[PATCH v2 RFC] nvme: improve performance for virtual NVMe devices
Helen Koike
helen.koike at collabora.co.uk
Thu Apr 21 06:33:11 PDT 2016
Hi
On 14-04-2016 15:04, Helen Mae Koike Fornazier wrote:
> From: Rob Nelson <rlnelson at google.com>
>
> This change provides a mechanism to reduce the number of MMIO doorbell
> writes for the NVMe driver. When running in a virtualized environment
> like QEMU, the cost of an MMIO is quite hefy here. The main idea for
> the patch is provide the device two memory location locations:
> 1) to store the doorbell values so they can be lookup without the doorbell
> MMIO write
> 2) to store an event index.
> I believe the doorbell value is obvious, the event index not so much.
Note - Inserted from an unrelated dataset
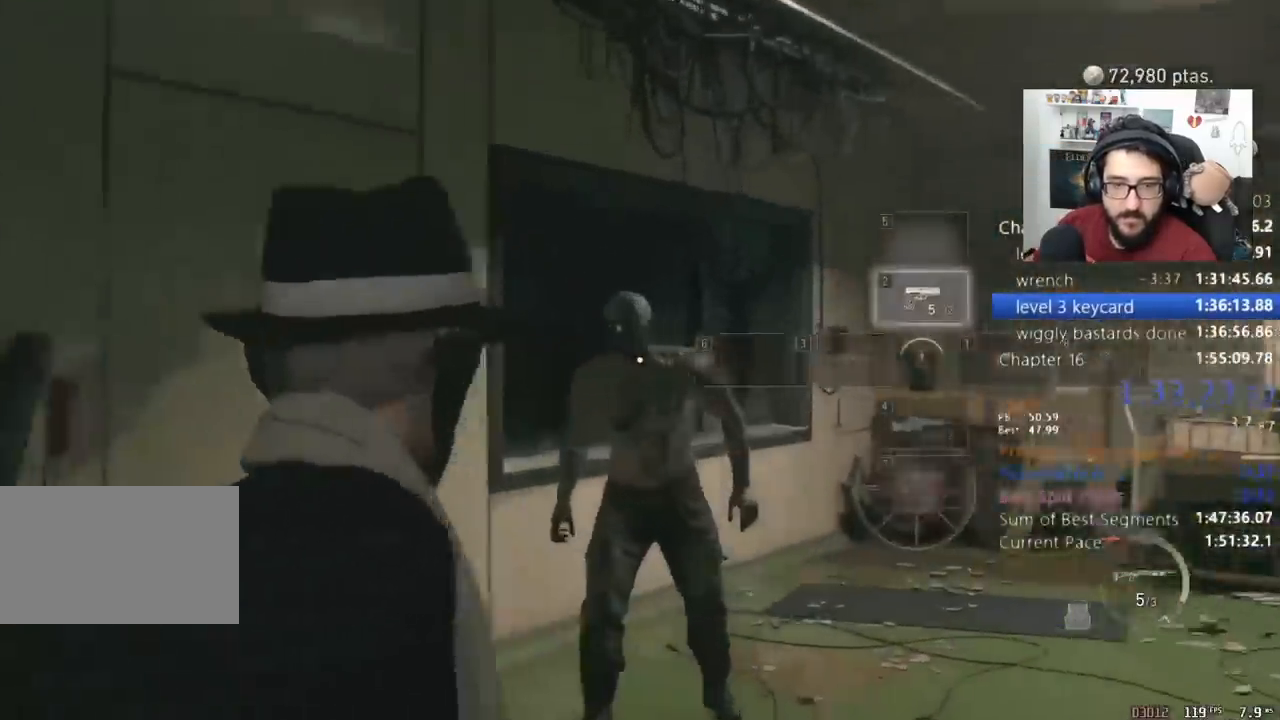
{"keys": [], "mouse": ["left", "right"], "events": [[133, "s", "down"], [200, "mouse_left", "down"], [467, "s", "up"]]}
> Similar to the virtio specificaiton, the virtual device can tell the
> driver (guest OS) not to write MMIO unless you are writing past this
> value.
>
> FYI: doorbell values are written by the nvme driver (guest OS) and the
> event index is written by the virtual device (host OS).
>
> The patch implements a new admin command that will communicate where
> these two memory locations reside. If the command fails, the nvme
> driver will work as before without any optimizations.
>
> Contributions:
> Eric Northup <digitaleric at google.com>
> Frank Swiderski <fes at google.com>
> Ted Tso <tytso at mit.edu>
> Keith Busch <keith.busch at intel.com>
>
> Just to give an idea on the performance boost with the vendor
> extension: Running fio [1], a stock NVMe driver I get about 200K read
> IOPs with my vendor patch I get about 1000K read IOPs. This was
> running with a null device i.e. the backing device simply returned
> success on every read IO request.
>
> [1] Running on a 4 core machine:
> fio --time_based --name=benchmark --runtime=30
> --filename=/dev/nvme0n1 --nrfiles=1 --ioengine=libaio --iodepth=32
> --direct=1 --invalidate=1 --verify=0 --verify_fatal=0 --numjobs=4
> --rw=randread --blocksize=4k --randrepeat=false
>
> Signed-off-by: Rob Nelson <rlnelson at google.com>
> [mlin: port for upstream]
> Signed-off-by: Ming Lin <mlin at kernel.org>
> [koike: updated for current APIs]
> Signed-off-by: Helen Mae Koike Fornazier <helen.koike at collabora.co.uk>
>
> Conflicts:
> drivers/nvme/host/Kconfig
> drivers/nvme/host/pci.c
> ---
>
> As stated above, this patch provides a HUGE improvement in performance. I would like to work on that to get it upstream.
>
> I also would like to know if you think this code can be made more generic, maybe s/CONFIG_NVME_VENDOS_EXT_GOOGLE/CONFIG_NVME_VM_OPTIMIZATION ? And remove the if(vendor == PCI_VENDOR_ID_GOOGLE)?
>
> I am not sure if all the code blocks inside the if(vendor == PCI_VENDOR_ID_GOOGLE) are only specific to google or if we can remove this check, what do you think?
>
> Thanks in advance for your comments.
I understand now that it can't be generic, as it is based on a vendor
specific command, but I still would like to know your opinion about this
patch and if it can make to upstream.
Thank you
>
> drivers/nvme/host/Kconfig | 7 +++
> drivers/nvme/host/pci.c | 150 ++++++++++++++++++++++++++++++++++++++++++++++
> include/linux/nvme.h | 21 +++++++
> 3 files changed, 178 insertions(+)
>
> diff --git a/drivers/nvme/host/Kconfig b/drivers/nvme/host/Kconfig
> index c894841..dc4fddc 100644
> --- a/drivers/nvme/host/Kconfig
> +++ b/drivers/nvme/host/Kconfig
> @@ -24,3 +24,10 @@ config BLK_DEV_NVME_SCSI
> to say N here, unless you run a distro that abuses the SCSI
> emulation to provide stable device names for mount by id, like
> some OpenSuSE and SLES versions.
> +
> +config NVME_VENDOR_EXT_GOOGLE
> + bool "NVMe Vendor Extension for Improved Virtualization"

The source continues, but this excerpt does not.